■ **EXERCISE INSTRUCTIONS**: Write down nothing except how many lines in the entries contain "mare".

"""

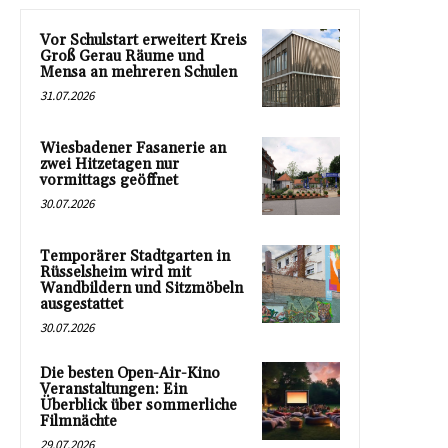
Vor Schulstart erweitert Kreis
Groß Gerau Räume und
Mensa an mehreren Schulen
31.07.2026
Wiesbadener Fasanerie an
zwei Hitzetagen nur
vormittags geöffnet
30.07.2026
Temporärer Stadtgarten in
Rüsselsheim wird mit
Wandbildern und Sitzmöbeln
ausgestattet
30.07.2026
Die besten Open-Air-Kino
Veranstaltungen: Ein
Überblick über sommerliche
Filmnächte
29.07.2026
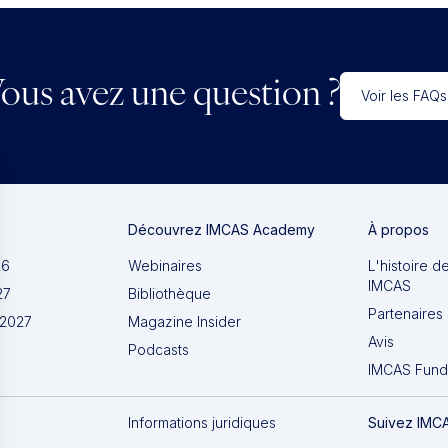
ous avez une question ?
Voir les FAQs
Découvrez IMCAS Academy
À propos
26
Webinaires
L'histoire d
IMCAS
27
Bibliothèque
Partenaires 
 2027
Magazine Insider
Avis
Podcasts
IMCAS Fund
Informations juridiques
Suivez IMC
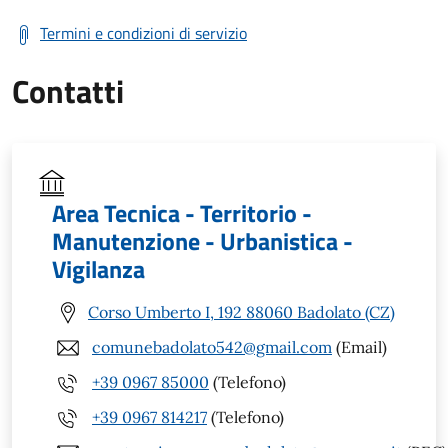
Termini e condizioni di servizio
Contatti
Area Tecnica - Territorio -
Manutenzione - Urbanistica -
Vigilanza
Corso Umberto I, 192 88060 Badolato (CZ)
comunebadolato542@gmail.com
(Email)
+39 0967 85000
(Telefono)
+39 0967 814217
(Telefono)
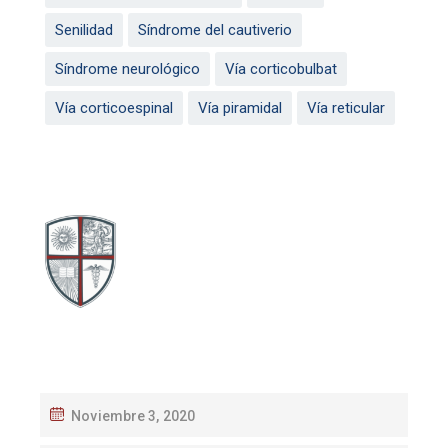
Senilidad
Síndrome del cautiverio
Síndrome neurológico
Vía corticobulbat
Vía corticoespinal
Vía piramidal
Vía reticular
Noviembre 3, 2020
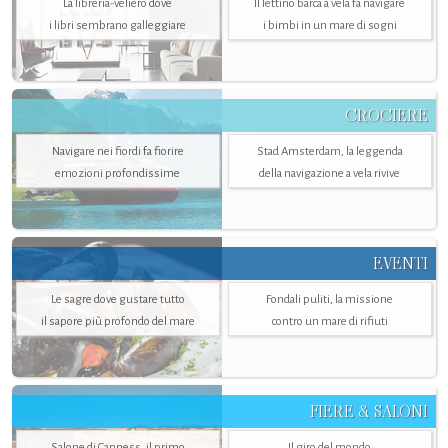
La libreria-veliero dove
Il lettino barca a vela fa navigare
i libri sembrano galleggiare
i bimbi in un mare di sogni
CROCIERE
Navigare nei fiordi fa fiorire
Stad Amsterdam, la leggenda
emozioni profondissime
della navigazione a vela rivive
EVENTI
Le sagre dove gustare tutto
Fondali puliti, la missione
il sapore più profondo del mare
contro un mare di rifiuti
FIERE & SALONI
Salone di Canness, il primo
Il giro del mondo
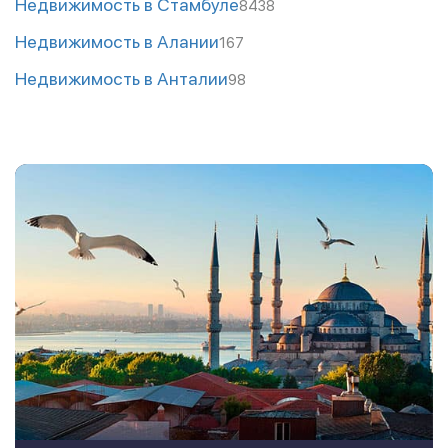
Недвижимость в Стамбуле
8438
Недвижимость в Алании
167
Недвижимость в Анталии
98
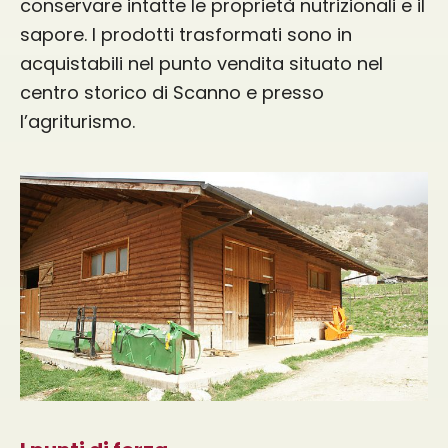
conservare intatte le proprietà nutrizionali e il
sapore. I prodotti trasformati sono in
acquistabili nel punto vendita situato nel
centro storico di Scanno e presso
l’agriturismo.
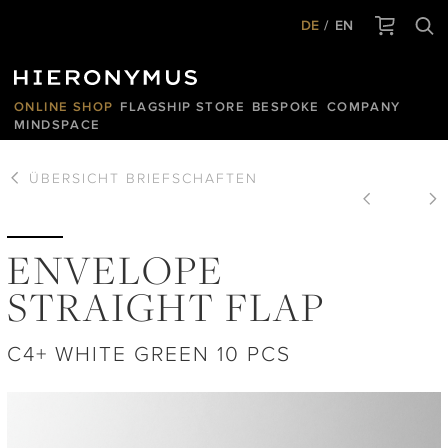
DE
EN
ONLINE SHOP
FLAGSHIP STORE
BESPOKE
COMPANY
MINDSPACE
ÜBERSICHT
BRIEFSCHAFTEN
ENVELOPE
STRAIGHT FLAP
C4+ WHITE GREEN 10 PCS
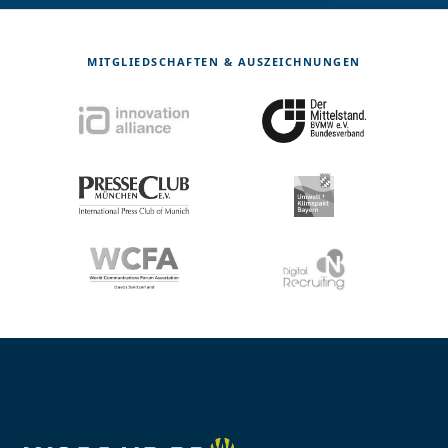
MITGLIEDSCHAFTEN & AUSZEICHNUNGEN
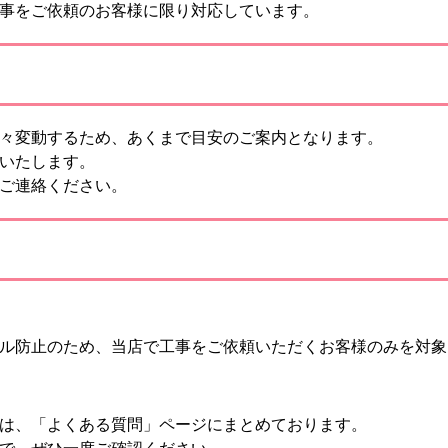
事をご依頼のお客様に限り対応しています。
々変動するため、あくまで目安のご案内となります。
いたします。
ご連絡ください。
ル防止のため、当店で工事をご依頼いただくお客様のみを対象
は、「よくある質問」ページにまとめております。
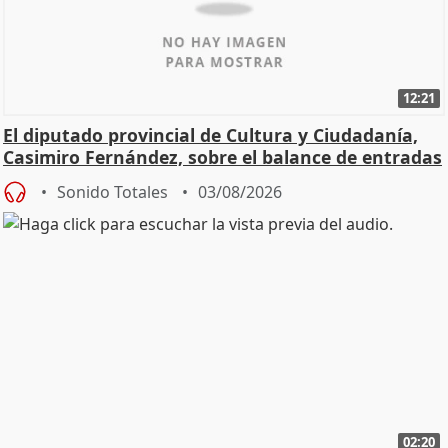
12:21
El diputado provincial de Cultura y Ciudadanía,
Casimiro Fernández, sobre el balance de entradas
Sonido Totales
03/08/2026
02:20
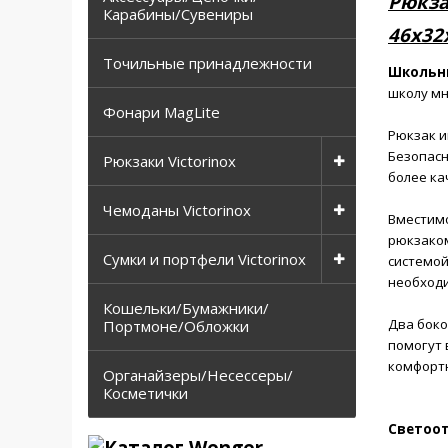
Рюкза
Карабины/Сувениры
46х32х
Точильные принадлежности
Школьн
школу мн
Фонари MagLite
Рюкзак и
Безопасн
Рюкзаки Victorinox
более ка
Чемоданы Victorinox
Вместимо
рюкзаком
Сумки и портфели Victorinox
системой
необходи
Кошельки/Бумажники/
Два боко
Портмоне/Обложки
помогут 
комфорт
Органайзеры/Несессеры/
Косметички
Светоо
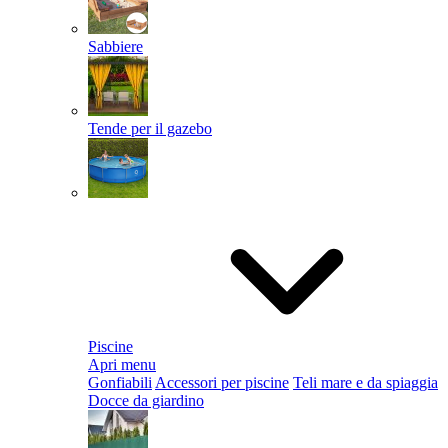
Sabbiere
Tende per il gazebo
Piscine
Apri menu
Gonfiabili
Accessori per piscine
Teli mare e da spiaggia
Docce da giardino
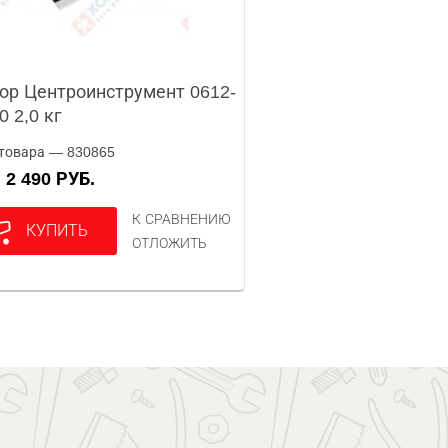
ор Центроинструмент 0612-
0 2,0 кг
товара — 830865
2 490 РУБ.
А
К СРАВНЕНИЮ
КУПИТЬ
ОТЛОЖИТЬ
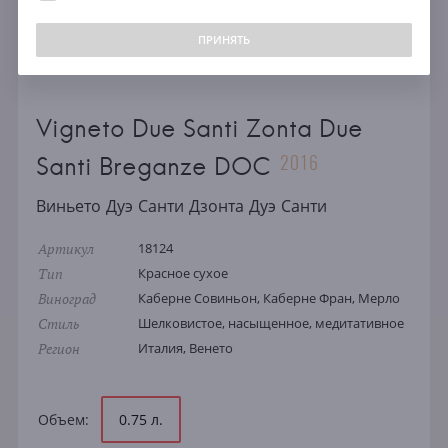
ПРИНЯТЬ
Vigneto Due Santi Zonta Due
2016
Santi Breganze DOC
Виньето Дуэ Санти Дзонта Дуэ Санти
Артикул
18124
Тип
Красное сухое
Виноград
Каберне Совиньон, Каберне Фран, Мерло
Стиль
Шелковистое, насыщенное, медитативное
Регион
Италия, Венето
Объем:
0.75 л.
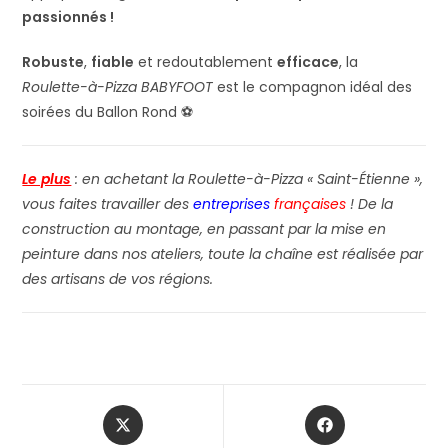
passionnés !
Robuste
,
fiable
et redoutablement
efficace
, la
Roulette-à-Pizza BABYFOOT
est le compagnon idéal des
soirées du Ballon Rond ⚽
Le plus
: e
n achetant la Roulette-à-Pizza « Saint-Étienne »,
vous faites travailler des
entreprises
françaises
! De la
construction au montage, en passant par la mise en
peinture dans nos ateliers, toute la chaîne est réalisée par
des artisans de vos régions.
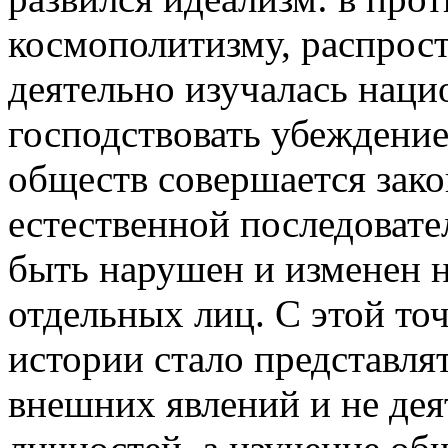
космополитизму, распрос
деятельно изучалась наци
господствовать убеждение
обществ совершается зако
естественной последовате
быть нарушен и изменен 
отдельных лиц. С этой то
истории стало представля
внешних явлений и не де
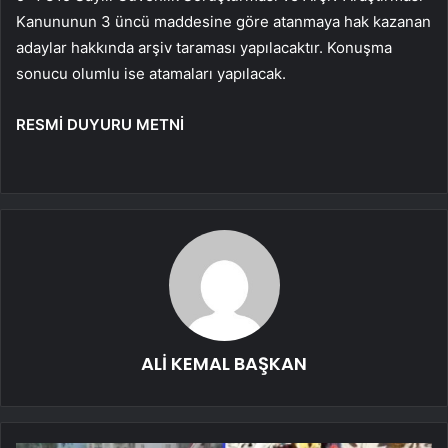
Kanununun 3 üncü maddesine göre atanmaya hak kazanan
adaylar hakkında arşiv taraması yapılacaktır. Konuşma
sonucu olumlu ise atamaları yapılacak.
RESMİ DUYURU METNİ
ALİ KEMAL BAŞKAN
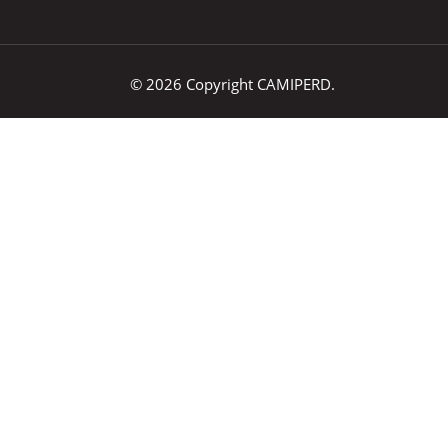
© 2026 Copyright CAMIPERD.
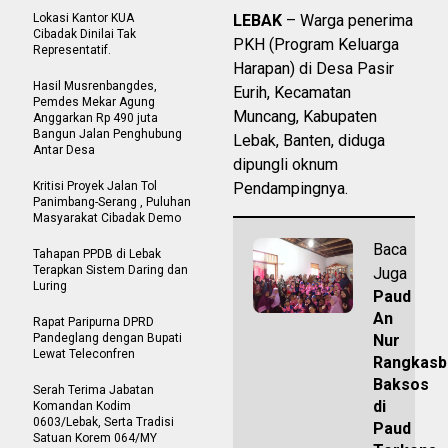
Lokasi Kantor KUA
LEBAK
– Warga penerima
Cibadak Dinilai Tak
PKH (Program Keluarga
Representatif.
Harapan) di Desa Pasir
‎Hasil Musrenbangdes,
Eurih, Kecamatan
Pemdes Mekar Agung
Muncang, Kabupaten
Anggarkan Rp 490 juta
Bangun Jalan Penghubung
Lebak, Banten, diduga
Antar Desa
dipungli oknum
Kritisi Proyek Jalan Tol
Pendampingnya.
Panimbang-Serang , Puluhan
Masyarakat Cibadak Demo
Baca
Tahapan PPDB di Lebak
Terapkan Sistem Daring dan
Juga
Luring
Paud
An
Rapat Paripurna DPRD
Pandeglang dengan Bupati
Nur
Lewat Teleconfren
Rangkasb
Baksos
Serah Terima Jabatan
di
Komandan Kodim
0603/Lebak, Serta Tradisi
Paud
Satuan Korem 064/MY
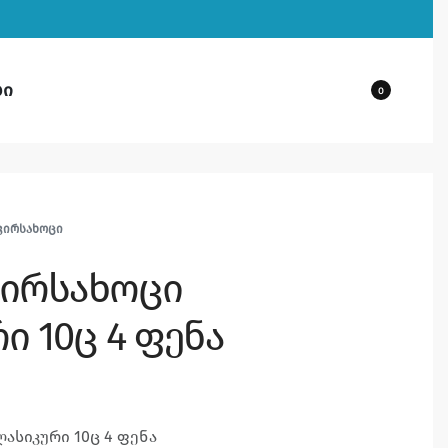
ბი
0
ᲕᲘᲠᲡᲐᲮᲝᲪᲘ
ვირსახოცი
ი 10ც 4 ფენა
ლასიკური 10ც 4 ფენა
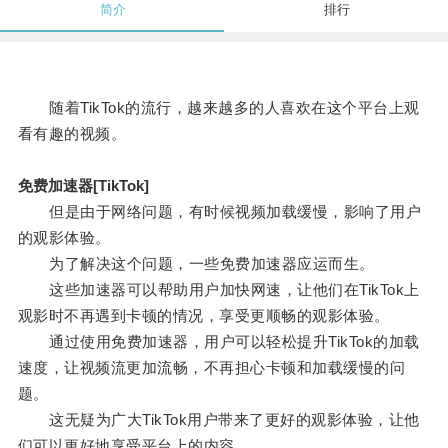
简介
排行
随着TikTok的流行，越来越多的人喜欢在这个平台上观
看有趣的视频。
免费加速器[TikTok]
但是由于网络问题，有时候视频加载缓慢，影响了用户
的观影体验。
为了解决这个问题，一些免费加速器应运而生。
这些加速器可以帮助用户加快网速，让他们在TikTok上
观影时不再遇到卡顿的情况，享受更顺畅的观影体验。
通过使用免费加速器，用户可以轻松提升TikTok的加载
速度，让视频流更加流畅，不再担心卡顿和加载缓慢的问
题。
这无疑为广大TikTok用户带来了更好的观影体验，让他
们可以更好地享受平台上的内容。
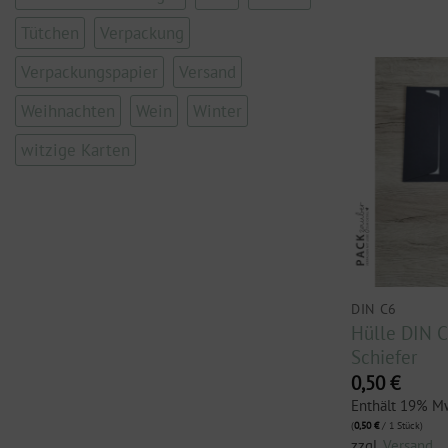
Tütchen
Verpackung
Verpackungspapier
Versand
Weihnachten
Wein
Winter
witzige Karten
DIN C6
Hülle DIN C
Schiefer
0,50
€
Enthält 19% M
(
0,50
€
/ 1 Stück)
zzgl.
Versand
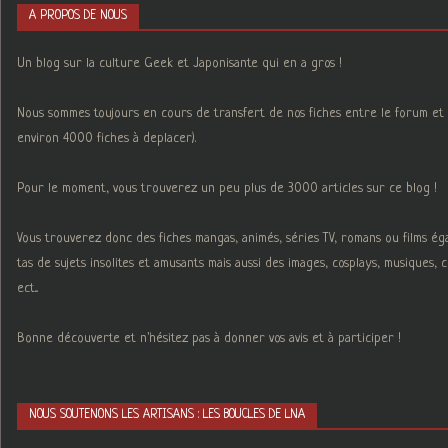
A PROPOS DE NOUS
Un blog sur la culture Geek et Japonisante qui en a gros !
Nous sommes toujours en cours de transfert de nos fiches entre le forum et 
environ 4000 fiches à deplacer).
Pour le moment, vous trouverez un peu plus de 3000 articles sur ce blog !
Vous trouverez donc des fiches mangas, animés, séries TV, romans ou films é
tas de sujets insolites et amusants mais aussi des images, cosplays, musiques,
ect...
Bonne découverte et n'hésitez pas à donner vos avis et à participer !
NOUS SOUTENONS LES ARTISANS : LES BOUCLES DE LNA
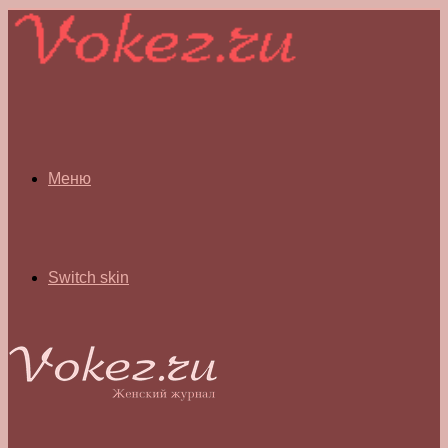
Меню
Switch skin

"""

■ **REPLY TO THE EXERCISE**: 4